**ASSIGNMENT:** Identify each line in the listing that contains the string "augusti", and copy those lines.

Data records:

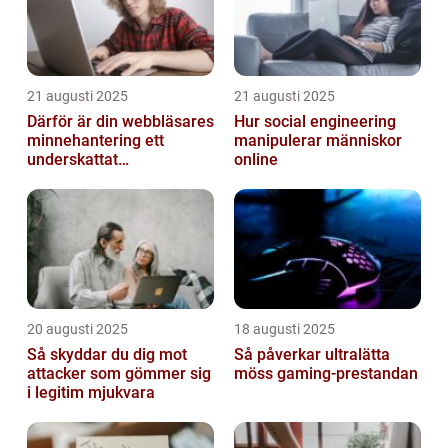
21 augusti 2025
21 augusti 2025
Därför är din webbläsares
Hur social engineering
minnehantering ett
manipulerar människor
underskattat
online
prestandaproblem
20 augusti 2025
18 augusti 2025
Så skyddar du dig mot
Så påverkar ultralätta
attacker som gömmer sig
möss gaming-prestandan
i legitim mjukvara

**WRITTEN ANSWER:**
21 augusti 2025
21 augusti 2025
20 augusti 2025
18 augusti 2025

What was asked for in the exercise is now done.